- Battle of Lehola: Part of the Livonian Crusade
| Date | 1215 |
| Location | Lõhavere, Estonia58°32′58″N 25°28′58″E﻿ / ﻿58.5494°N 25.4828°E |
| Result | Livonian victory |

Belligerents
- Sword-Brothers, Livs and Letts: Estonians

Commanders and leaders
- Philip of Ratzeburg, Volkwin, Sons of Tālivaldis of Tolowa: Lembitu of Sackalia

Strength
- Around 6,000: More than 9,000

Casualties and losses
- Unknown: Unknown

= Battle of Lehola =

1215 military conflict in Estonia during Livonian Crusade

The Battle of Lehola was fought in 1215 between the Livonian Brothers of the Sword, a crusading military order, and the Estonians.

== History ==
In the spring of 1215, a Crusader force with their allies raided the Sakala County. The plundering, however, was done in the northern section of the county.
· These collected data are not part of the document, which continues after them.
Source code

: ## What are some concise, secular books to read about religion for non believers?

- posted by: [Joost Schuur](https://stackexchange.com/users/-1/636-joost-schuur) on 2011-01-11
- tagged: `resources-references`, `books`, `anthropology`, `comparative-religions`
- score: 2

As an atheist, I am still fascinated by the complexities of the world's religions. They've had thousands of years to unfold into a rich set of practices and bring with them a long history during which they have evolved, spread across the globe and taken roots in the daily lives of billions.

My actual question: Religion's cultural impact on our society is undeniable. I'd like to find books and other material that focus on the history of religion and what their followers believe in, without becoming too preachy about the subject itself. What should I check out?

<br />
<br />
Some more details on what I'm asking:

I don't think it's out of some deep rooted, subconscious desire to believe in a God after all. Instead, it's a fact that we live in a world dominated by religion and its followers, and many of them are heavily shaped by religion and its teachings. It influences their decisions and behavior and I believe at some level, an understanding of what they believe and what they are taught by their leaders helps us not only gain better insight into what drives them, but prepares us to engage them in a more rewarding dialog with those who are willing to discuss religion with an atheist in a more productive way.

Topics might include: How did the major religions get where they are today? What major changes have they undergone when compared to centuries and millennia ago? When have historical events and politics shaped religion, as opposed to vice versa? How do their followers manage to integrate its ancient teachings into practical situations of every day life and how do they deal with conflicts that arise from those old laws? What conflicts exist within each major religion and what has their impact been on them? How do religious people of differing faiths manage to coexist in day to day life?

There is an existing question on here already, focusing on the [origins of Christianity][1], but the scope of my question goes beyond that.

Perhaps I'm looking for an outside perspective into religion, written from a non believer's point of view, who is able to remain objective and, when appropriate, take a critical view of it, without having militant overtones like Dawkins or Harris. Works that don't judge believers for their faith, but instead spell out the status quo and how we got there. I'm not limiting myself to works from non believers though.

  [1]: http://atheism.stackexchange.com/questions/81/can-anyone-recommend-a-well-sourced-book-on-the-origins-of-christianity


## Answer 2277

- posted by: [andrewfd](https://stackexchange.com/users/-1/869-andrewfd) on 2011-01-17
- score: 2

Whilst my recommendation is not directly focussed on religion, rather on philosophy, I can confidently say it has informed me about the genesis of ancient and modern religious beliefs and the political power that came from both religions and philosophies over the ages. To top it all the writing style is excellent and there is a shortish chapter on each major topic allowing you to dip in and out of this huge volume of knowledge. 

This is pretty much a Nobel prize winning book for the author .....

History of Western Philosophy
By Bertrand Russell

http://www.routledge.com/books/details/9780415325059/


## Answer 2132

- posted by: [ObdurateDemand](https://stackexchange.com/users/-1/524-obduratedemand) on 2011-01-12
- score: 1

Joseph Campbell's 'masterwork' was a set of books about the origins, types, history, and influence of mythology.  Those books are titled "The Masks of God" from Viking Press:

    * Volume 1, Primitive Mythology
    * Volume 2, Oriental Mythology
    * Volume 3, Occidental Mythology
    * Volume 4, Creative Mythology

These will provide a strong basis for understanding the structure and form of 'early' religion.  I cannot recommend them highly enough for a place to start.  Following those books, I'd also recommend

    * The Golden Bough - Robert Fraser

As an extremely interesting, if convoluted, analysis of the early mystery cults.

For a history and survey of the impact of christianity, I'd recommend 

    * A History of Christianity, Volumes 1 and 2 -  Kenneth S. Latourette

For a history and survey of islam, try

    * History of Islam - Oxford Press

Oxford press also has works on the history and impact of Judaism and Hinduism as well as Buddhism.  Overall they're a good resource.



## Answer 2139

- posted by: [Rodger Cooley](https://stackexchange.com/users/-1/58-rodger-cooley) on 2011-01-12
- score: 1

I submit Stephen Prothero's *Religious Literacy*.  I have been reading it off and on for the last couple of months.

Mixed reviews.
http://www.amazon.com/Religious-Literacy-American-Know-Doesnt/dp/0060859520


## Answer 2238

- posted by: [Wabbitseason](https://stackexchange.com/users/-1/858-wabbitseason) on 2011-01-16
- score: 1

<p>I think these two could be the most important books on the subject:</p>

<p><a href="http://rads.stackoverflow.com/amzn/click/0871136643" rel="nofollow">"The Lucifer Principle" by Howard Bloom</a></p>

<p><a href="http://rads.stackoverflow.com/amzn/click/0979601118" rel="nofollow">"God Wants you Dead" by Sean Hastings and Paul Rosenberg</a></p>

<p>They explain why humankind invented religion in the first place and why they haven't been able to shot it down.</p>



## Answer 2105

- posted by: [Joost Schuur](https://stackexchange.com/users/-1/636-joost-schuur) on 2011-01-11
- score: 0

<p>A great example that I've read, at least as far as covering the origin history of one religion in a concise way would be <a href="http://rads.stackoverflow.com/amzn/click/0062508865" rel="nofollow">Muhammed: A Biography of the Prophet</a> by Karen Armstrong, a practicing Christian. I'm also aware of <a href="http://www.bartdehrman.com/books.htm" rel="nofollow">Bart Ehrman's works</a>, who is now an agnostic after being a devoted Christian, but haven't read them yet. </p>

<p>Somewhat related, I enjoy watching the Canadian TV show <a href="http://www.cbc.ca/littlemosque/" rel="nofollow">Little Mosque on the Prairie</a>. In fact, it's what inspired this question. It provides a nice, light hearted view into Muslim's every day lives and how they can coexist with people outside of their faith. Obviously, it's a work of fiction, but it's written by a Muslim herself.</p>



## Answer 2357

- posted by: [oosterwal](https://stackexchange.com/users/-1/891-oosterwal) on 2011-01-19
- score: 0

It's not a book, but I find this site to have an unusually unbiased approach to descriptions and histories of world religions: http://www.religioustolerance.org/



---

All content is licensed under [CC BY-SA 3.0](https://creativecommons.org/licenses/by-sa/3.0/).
Afterwards, the crusader army besieged the stronghold of Lõhavere (Leole) that belonged to the elder Lembitu. The Estonian forces inside the stronghold confronted the enemy and "gave them a big scare". The besiegers nevertheless managed to light the stronghold on the third day. The Estonians weren't able to put the fire out and were forced to come out and surrender. During the christening, however, the German army invaded the stronghold and "robbed everything that could be robbed". Lembitu along with other elders were taken with the Germans, but were released soon after receiving the elders' sons as hostages.